◆ **Brief**: The only acceptable output is every entry, printed exactly.

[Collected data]

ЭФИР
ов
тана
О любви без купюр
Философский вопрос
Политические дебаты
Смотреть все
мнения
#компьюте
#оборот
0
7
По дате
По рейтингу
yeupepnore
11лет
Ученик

◆ **Response area**:
ЭФИР
ов
тана
О любви без купюр
Философский вопрос
Политические дебаты
Смотреть все
мнения
#компьюте
#оборот
0
7
По дате
По рейтингу
yeupepnore
11лет
Ученик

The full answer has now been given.